The Mk 11 wristwatch issued to the British Royal Air Force (RAF) was aviation’s equivalent to the marine chronometer- aptly nicknamed the air chronometer. Considered by many to be the original Pilot’s watch, it was made to the incredibly strict 6B/346 specifications and was one of the costliest commissions for a wristwatch by a military.
Some of the 6B/346 specs included the need to be regulated or adjusted to a chronometer level, the need for a hacking function, for it to be waterproof and to be anti-magnetic. These all stemmed from real needs from pilot’s in the RAF who relied on these watches both for navigation and timing purposes.
The Mk 11 watches can lay claim to be the first watch that was built from the ground up to be antimagnetic. With a thick iron dial and a soft iron dust cap, this created a Faraday cage, protecting the movement from any interference from the other equipment on the plane. It was, without doubt the most advanced watch issued to the military at the time.
This example is perhaps one of the rarest iterations of the Mk 11. Nearly all of the Mk 11s either have service dials from IWC, or had their luminous material replaced with tritium by the Ministry of Defence. This IWC Mk 11 somehow managed to escape the change and retains its original radium dial as denoted by the lack of the ’T’ marking on the dial most would be used to seeing. Something like this really does not come up very often and to find one in this condition is unbelievable.

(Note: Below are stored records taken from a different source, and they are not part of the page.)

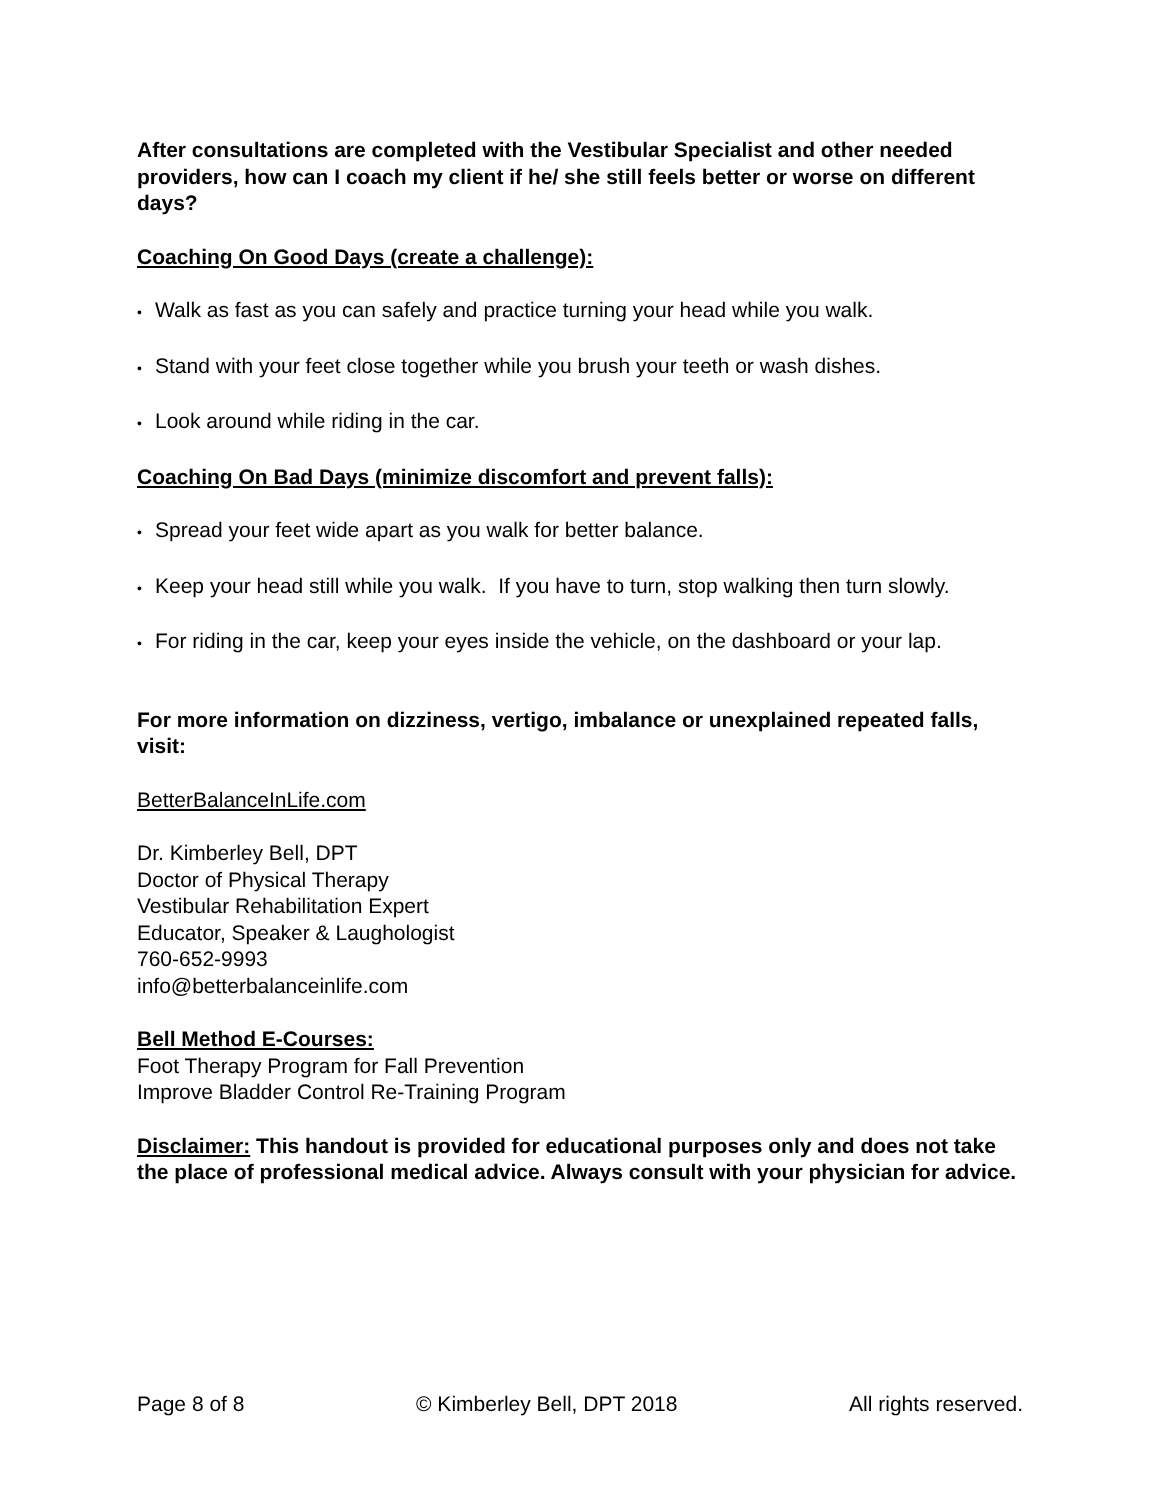After consultations are completed with the Vestibular Specialist and other needed providers, how can I coach my client if he/ she still feels better or worse on different days?
Coaching On Good Days (create a challenge):
• Walk as fast as you can safely and practice turning your head while you walk.
• Stand with your feet close together while you brush your teeth or wash dishes.
• Look around while riding in the car.
Coaching On Bad Days (minimize discomfort and prevent falls):
• Spread your feet wide apart as you walk for better balance.
• Keep your head still while you walk. If you have to turn, stop walking then turn slowly.
• For riding in the car, keep your eyes inside the vehicle, on the dashboard or your lap.
For more information on dizziness, vertigo, imbalance or unexplained repeated falls, visit:
BetterBalanceInLife.com
Dr. Kimberley Bell, DPT
Doctor of Physical Therapy
Vestibular Rehabilitation Expert
Educator, Speaker & Laughologist
760-652-9993
info@betterbalanceinlife.com
Bell Method E-Courses:
Foot Therapy Program for Fall Prevention
Improve Bladder Control Re-Training Program
Disclaimer: This handout is provided for educational purposes only and does not take the place of professional medical advice. Always consult with your physician for advice.
Page 8 of 8 © Kimberley Bell, DPT 2018 All rights reserved.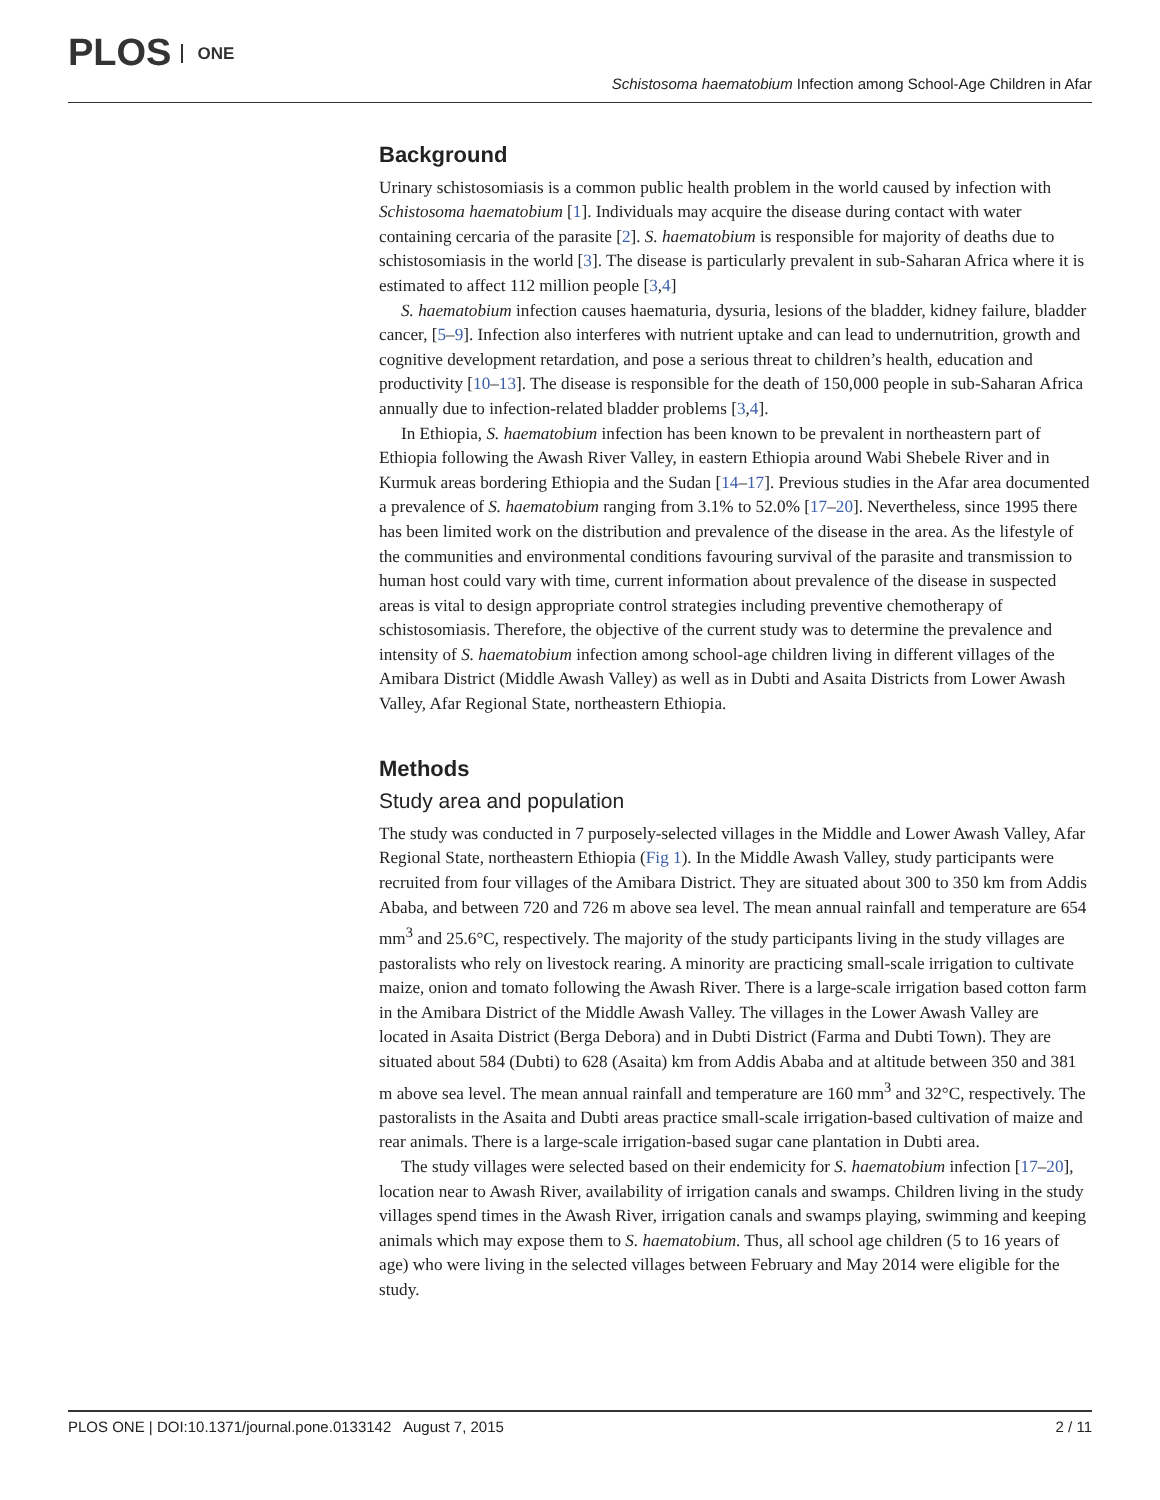PLOS ONE
Schistosoma haematobium Infection among School-Age Children in Afar
Background
Urinary schistosomiasis is a common public health problem in the world caused by infection with Schistosoma haematobium [1]. Individuals may acquire the disease during contact with water containing cercaria of the parasite [2]. S. haematobium is responsible for majority of deaths due to schistosomiasis in the world [3]. The disease is particularly prevalent in sub-Saharan Africa where it is estimated to affect 112 million people [3,4]
S. haematobium infection causes haematuria, dysuria, lesions of the bladder, kidney failure, bladder cancer, [5–9]. Infection also interferes with nutrient uptake and can lead to undernutrition, growth and cognitive development retardation, and pose a serious threat to children’s health, education and productivity [10–13]. The disease is responsible for the death of 150,000 people in sub-Saharan Africa annually due to infection-related bladder problems [3,4].
In Ethiopia, S. haematobium infection has been known to be prevalent in northeastern part of Ethiopia following the Awash River Valley, in eastern Ethiopia around Wabi Shebele River and in Kurmuk areas bordering Ethiopia and the Sudan [14–17]. Previous studies in the Afar area documented a prevalence of S. haematobium ranging from 3.1% to 52.0% [17–20]. Nevertheless, since 1995 there has been limited work on the distribution and prevalence of the disease in the area. As the lifestyle of the communities and environmental conditions favouring survival of the parasite and transmission to human host could vary with time, current information about prevalence of the disease in suspected areas is vital to design appropriate control strategies including preventive chemotherapy of schistosomiasis. Therefore, the objective of the current study was to determine the prevalence and intensity of S. haematobium infection among school-age children living in different villages of the Amibara District (Middle Awash Valley) as well as in Dubti and Asaita Districts from Lower Awash Valley, Afar Regional State, northeastern Ethiopia.
Methods
Study area and population
The study was conducted in 7 purposely-selected villages in the Middle and Lower Awash Valley, Afar Regional State, northeastern Ethiopia (Fig 1). In the Middle Awash Valley, study participants were recruited from four villages of the Amibara District. They are situated about 300 to 350 km from Addis Ababa, and between 720 and 726 m above sea level. The mean annual rainfall and temperature are 654 mm<sup>3</sup> and 25.6°C, respectively. The majority of the study participants living in the study villages are pastoralists who rely on livestock rearing. A minority are practicing small-scale irrigation to cultivate maize, onion and tomato following the Awash River. There is a large-scale irrigation based cotton farm in the Amibara District of the Middle Awash Valley. The villages in the Lower Awash Valley are located in Asaita District (Berga Debora) and in Dubti District (Farma and Dubti Town). They are situated about 584 (Dubti) to 628 (Asaita) km from Addis Ababa and at altitude between 350 and 381 m above sea level. The mean annual rainfall and temperature are 160 mm<sup>3</sup> and 32°C, respectively. The pastoralists in the Asaita and Dubti areas practice small-scale irrigation-based cultivation of maize and rear animals. There is a large-scale irrigation-based sugar cane plantation in Dubti area.
The study villages were selected based on their endemicity for S. haematobium infection [17–20], location near to Awash River, availability of irrigation canals and swamps. Children living in the study villages spend times in the Awash River, irrigation canals and swamps playing, swimming and keeping animals which may expose them to S. haematobium. Thus, all school age children (5 to 16 years of age) who were living in the selected villages between February and May 2014 were eligible for the study.
PLOS ONE | DOI:10.1371/journal.pone.0133142 August 7, 2015 2 / 11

Often misnamed as a Mark 11 or Mark XI, the correct spelling according to the MoD is actually Mk 11. A perennial favourite amongst collectors partly due to its utilitarian no-nonsense layout and incredible quality, the Mk 11 is a great casual watch to wear as a daily beater. With only roughly 8000 pieces produced, and this one made even rarer by the radium dial, it is a real collector piece for hardcore military collectors.